Ash turned to her. She was beautiful—fierce and warm, with flame-red hair framing her face and golden eyes that glowed with quiet vulnerability. She had grown dearer to him every day: her laughter, her courage at the river, the way she fed Spark bits of sweet cake when she thought no one was looking.

But his treacherous, ruined heart kept circling back to the other golden eyes gleaming in crystal light, to a seven-foot Dragon Lord who had kissed him back like a man starving in the desert.

"I see someone I want to protect," he said honestly, taking her hand. Her scales were warm against his palm. "Someone who makes me laugh even on the worst days. Someone who could make a future worth fighting for—an alliance that means something real."

Seraphina searched his face for a long moment, as if reading between the lines of everything he left unsaid. The wisteria blossoms drifted between them like silent witnesses. For a heartbeat, he feared she would press—demand the truth about the tension that crackled whenever her father's name arose.

Instead, she laughed out loud and put her hand on his shoulder with a soft sigh, her tail curling loosely around his good ankle in a gesture that felt both affectionate and wistful.

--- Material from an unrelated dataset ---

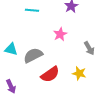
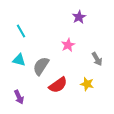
cyan line: (32, 10) -> (21, 31), moved, turned 56
gray semicircle: (33, 55) -> (41, 66), turned -30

"That's enough for now," she whispered.

Ash wrapped an arm around her, pulling her closer. The guilt twisted deeper, but so did the warmth. Seraphina deserved honesty, yet the empire's survival still hung in the balance. And somewhere far away, in a volcanic palace of obsidian and starlight, Ignis was probably reading his carefully worded letter with that unreadable expression, tail twitching in agitation.

A hidden watcher in the shadows of the garden—masked and silent—slipped away unnoticed, carrying whispers of budding affection and unresolved longing back into the growing web of intrigue.

The alliance was strengthening, but the hearts involved were tangled in ways no trade treaty could untangle.

Ash closed his eyes, breathing in the scent of wisteria and grass field.